Lukas selbst erkennt in der Zuwendung Jesu hingegen den Kern der in Jesaja 61,1–2 verheißenen und mit Jesu Wirken gleichgesetzten Verkündigung des Evangeliums gegenüber Armen, Gefange­nen und Zerschlagenen (vgl. Jesu „Antrittspredigt“ in Lk 4,14–30). Der Evangelist illustriert auf eindrück­liche Weise, dass gerade Jesu bedingungsloser Vergebungszuspruch zur metánoia („Umkehr“) führt, die sich im spontanen Verlassen des bisherigen Lebensumfelds (so Levi), in selbstruinösen Wiedergutmachungsleistungen (so Zachäus) ober aber einer Rückkehr ins Vater-Sohn-Verhältnis (Lk 15,11–32) konkretisieren kann (zum Begriff sowie zur Funktion der Gleichnisse im NT vgl. ausführlich Erlemann 2009).

§ Erfasste Daten:
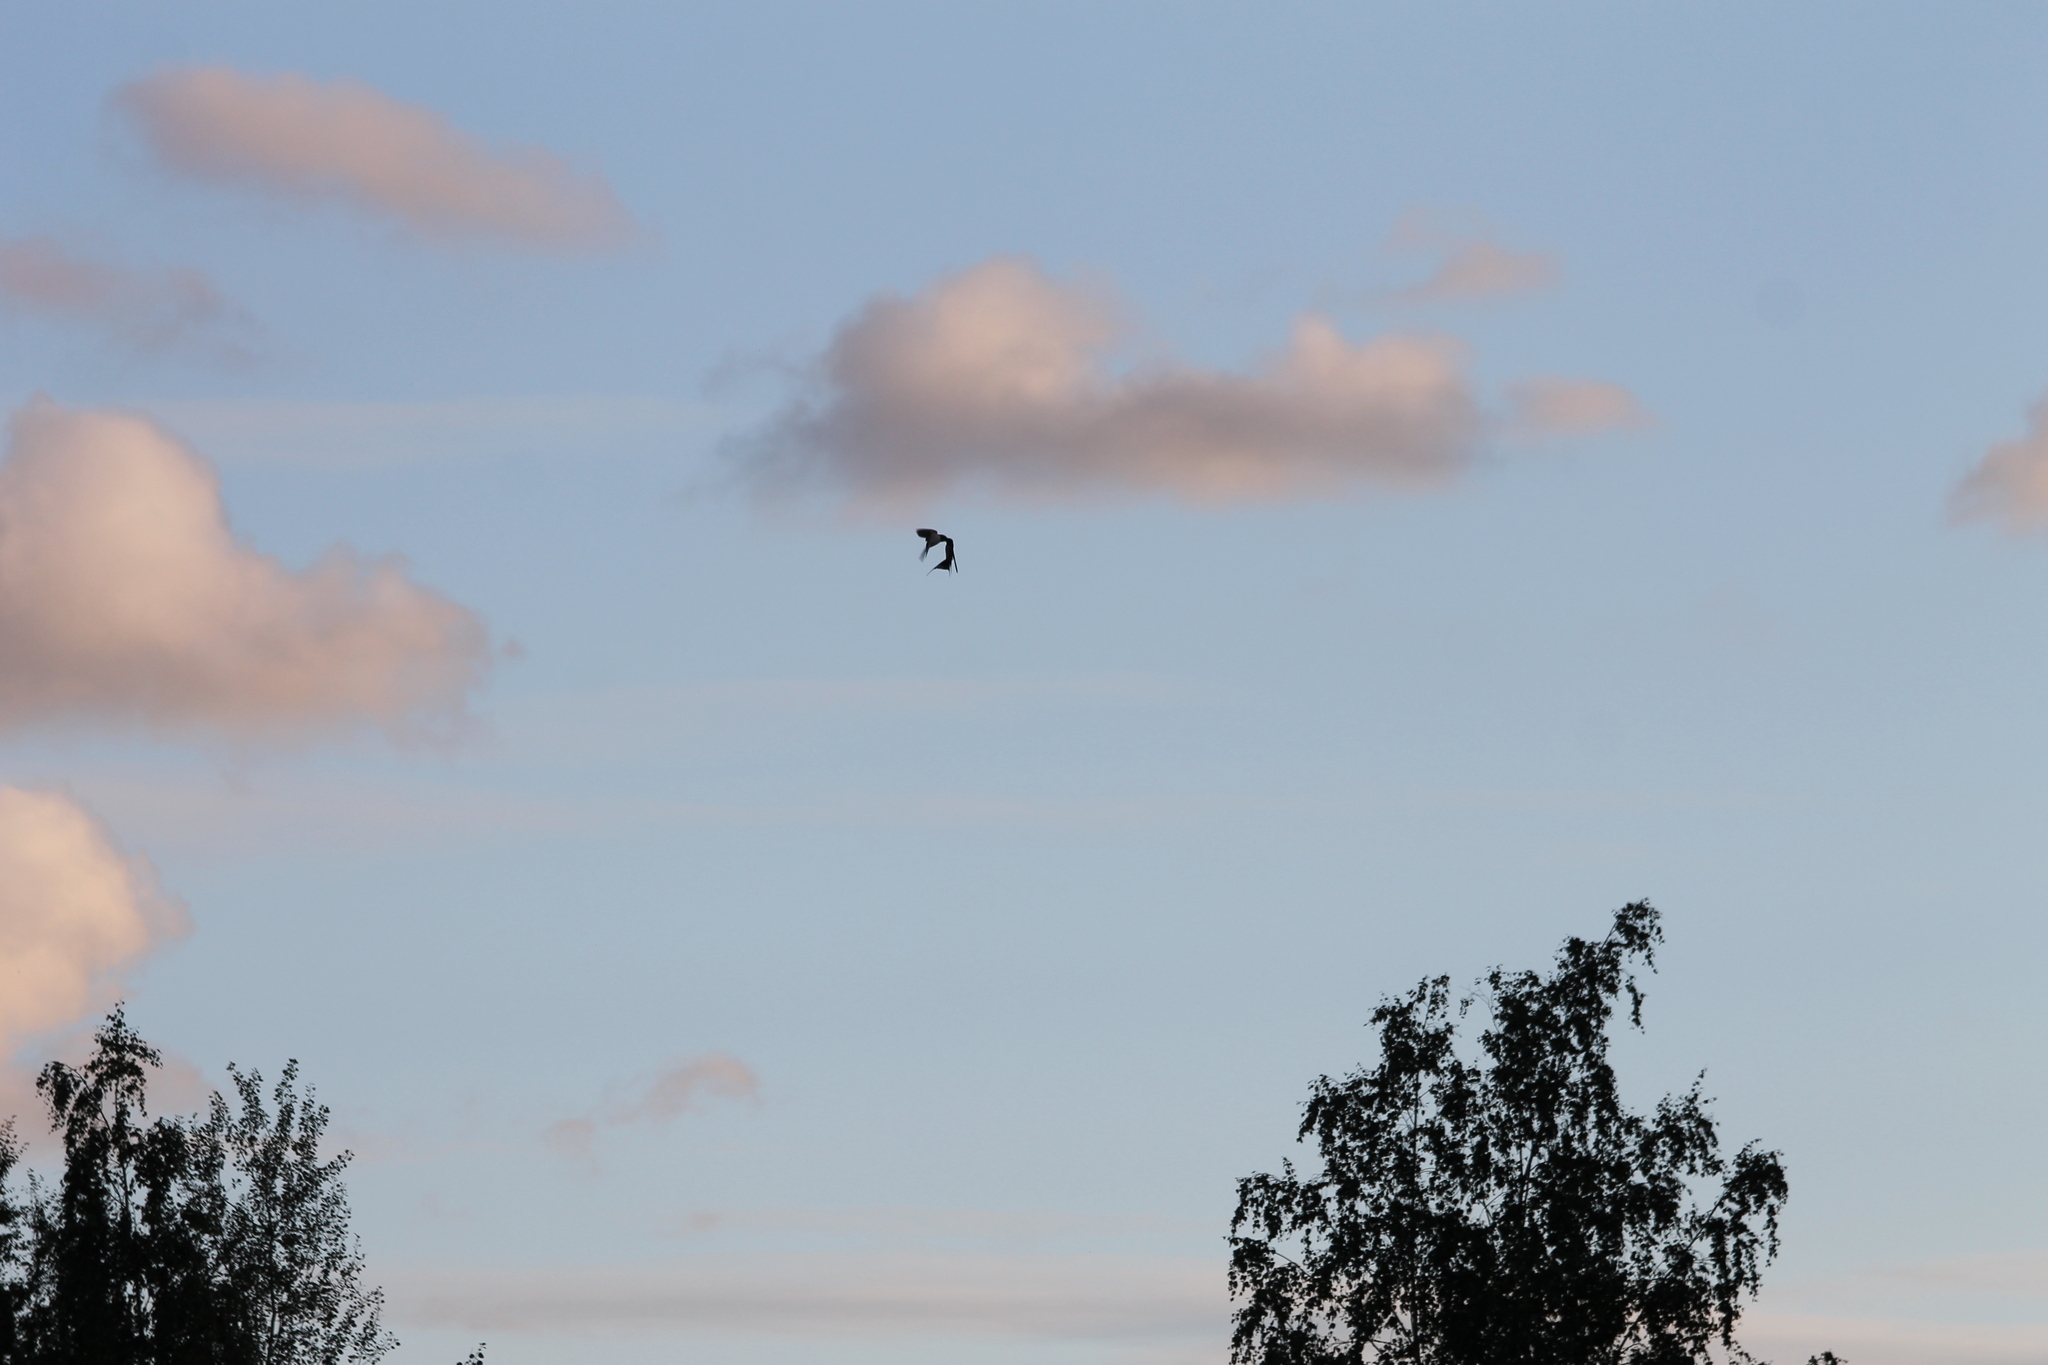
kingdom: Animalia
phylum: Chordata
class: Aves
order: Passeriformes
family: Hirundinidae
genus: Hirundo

...

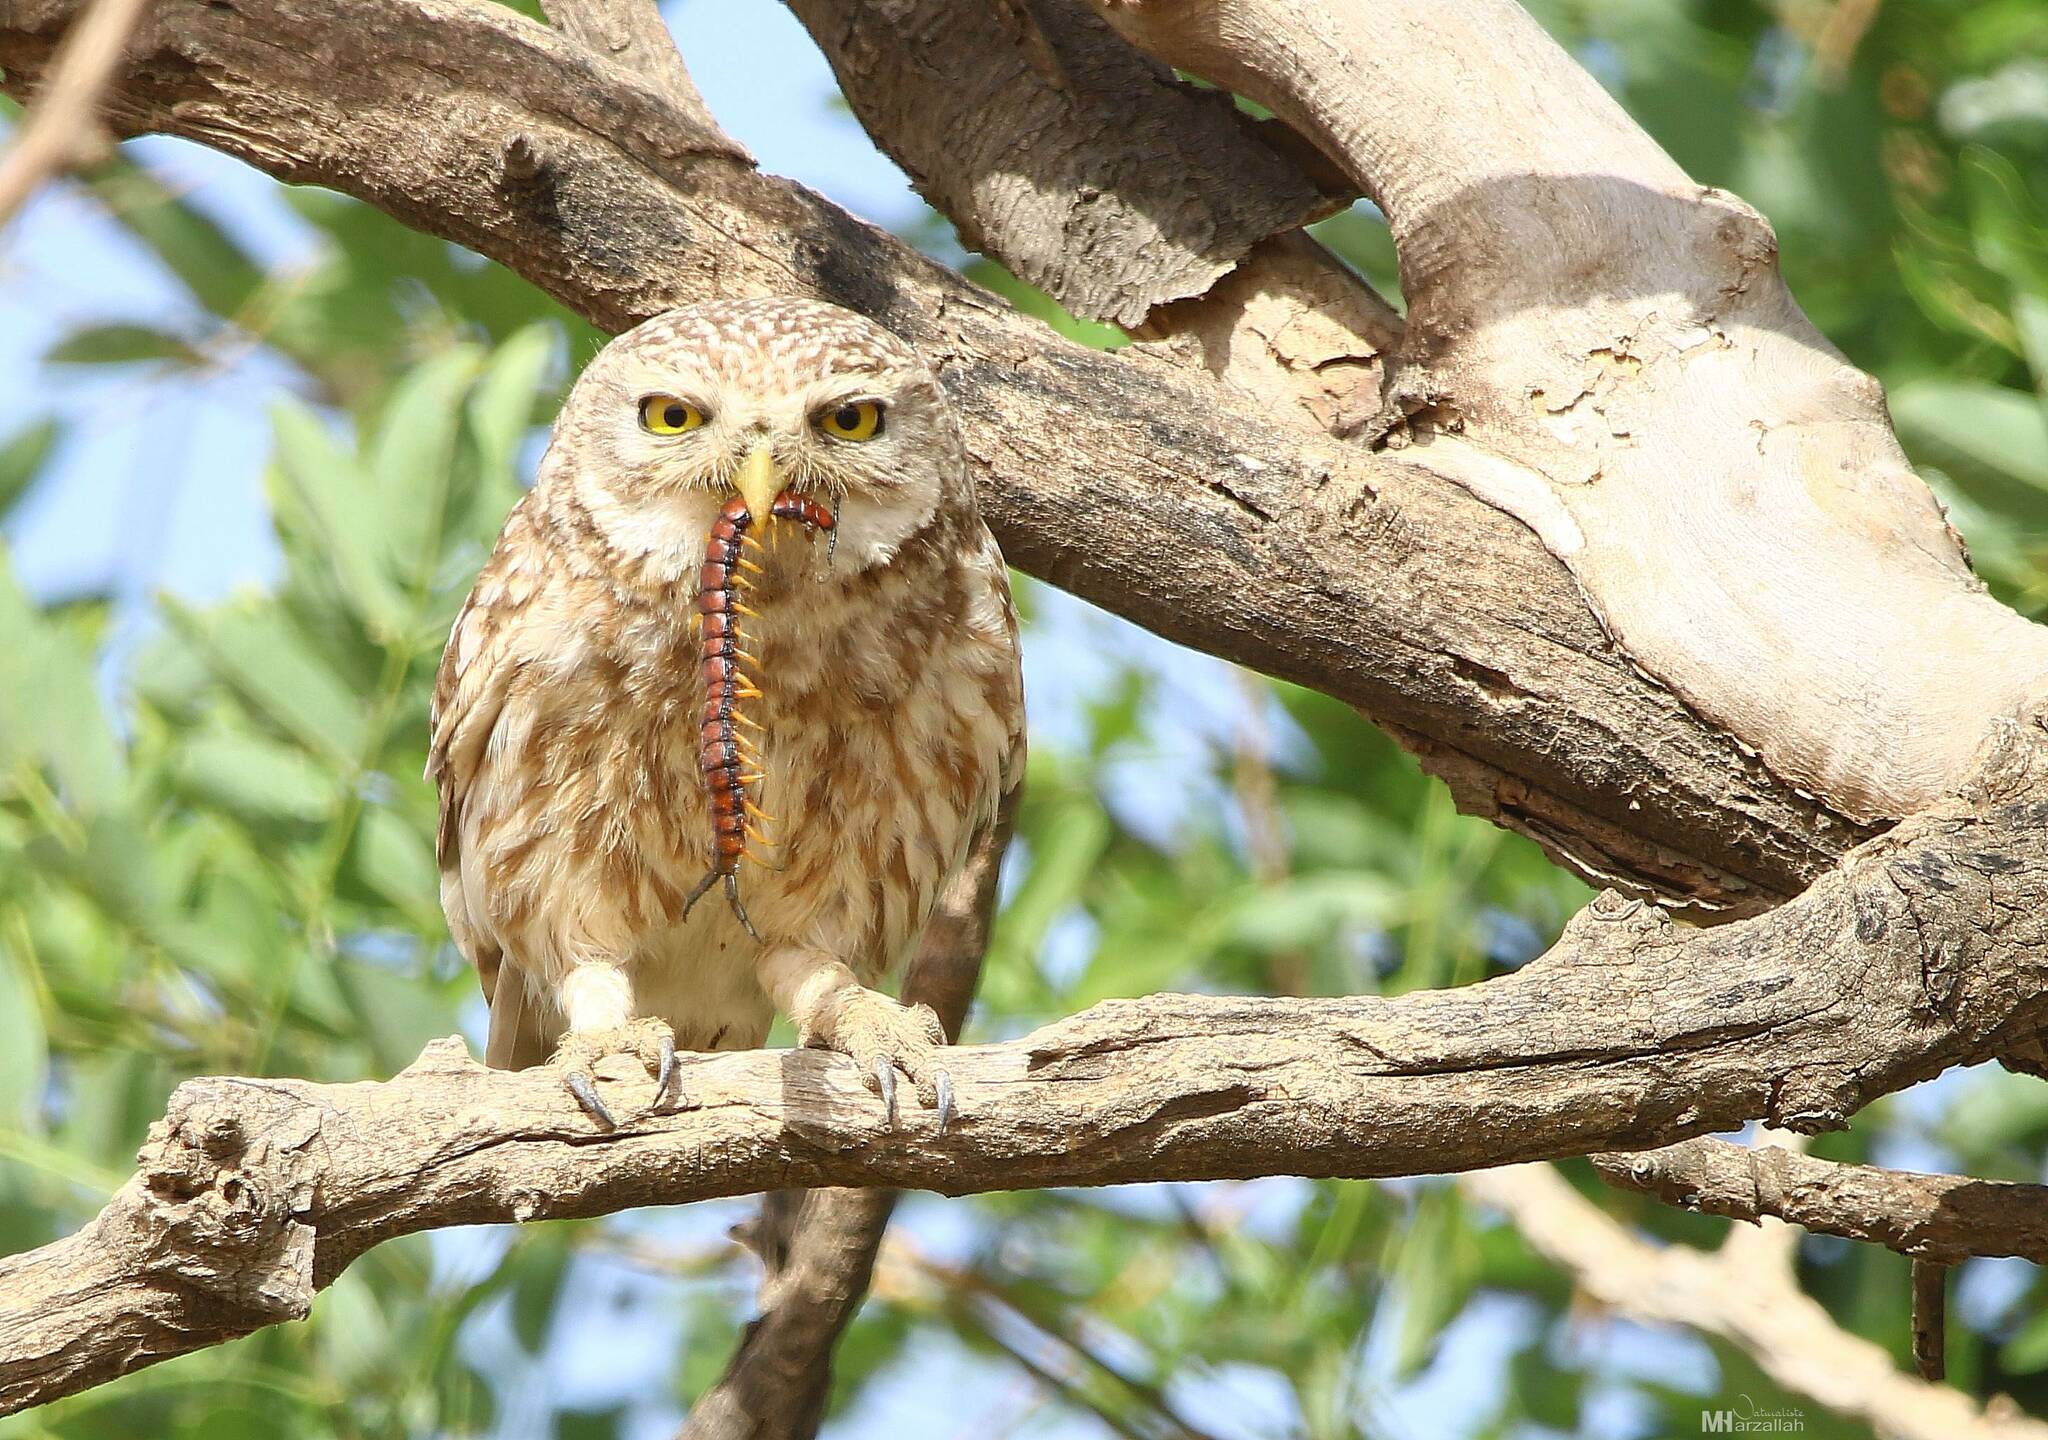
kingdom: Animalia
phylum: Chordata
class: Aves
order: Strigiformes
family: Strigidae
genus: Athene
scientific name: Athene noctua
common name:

§ Aufgaben:
• a. Passen die folgenden Aussagen zum Textauszug? Antworte jeweils mit Ja oder Nein und zitiere die entscheidenden Worte.
(i) Levi verlässt spontan sein bisheriges Lebensumfeld.
(ii) Zachäus kehrt in ein Vater-Sohn-Verhältnis zurück.
(iii) Lukas bezieht sich auf eine Verheißung in Jesaja 61,1–2.
• b. Beantworte diese Fragen zum Textauszug:
(i) Welches Wort erklärt der Textauszug mit „Umkehr“?
(ii) Welche Stelle aus dem Lukasevangelium wird als Jesu „Antrittspredigt“ genannt?
(iii) Auf welches Werk verweist der Textauszug für den Begriff und die Funktion der Gleichnisse im NT?
• c. Zitiere aus dem Textauszug genau den Abschnitt von „Lukas selbst erkennt“ bis einschließlich „ausführlich Erlemann 2009).“.

§ Lösungen je Aufgabe:
• a.
(i) Ja: „im spontanen Verlassen des bisherigen Lebensumfelds (so Levi)“
(ii) Nein: „in selbstruinösen Wiedergutmachungsleistungen (so Zachäus)“
(iii) Ja: „in Jesaja 61,1–2 verheißenen“

• b.
(i) metánoia
(ii) Lk 4,14–30
(iii) Erlemann 2009

• c.
Lukas selbst erkennt in der Zuwendung Jesu hingegen den Kern der in Jesaja 61,1–2 verheißenen und mit Jesu Wirken gleichgesetzten Verkündigung des Evangeliums gegenüber Armen, Gefange­nen und Zerschlagenen (vgl. Jesu „Antrittspredigt“ in Lk 4,14–30). Der Evangelist illustriert auf eindrück­liche Weise, dass gerade Jesu bedingungsloser Vergebungszuspruch zur metánoia („Umkehr“) führt, die sich im spontanen Verlassen des bisherigen Lebensumfelds (so Levi), in selbstruinösen Wiedergutmachungsleistungen (so Zachäus) ober aber einer Rückkehr ins Vater-Sohn-Verhältnis (Lk 15,11–32) konkretisieren kann (zum Begriff sowie zur Funktion der Gleichnisse im NT vgl. ausführlich Erlemann 2009).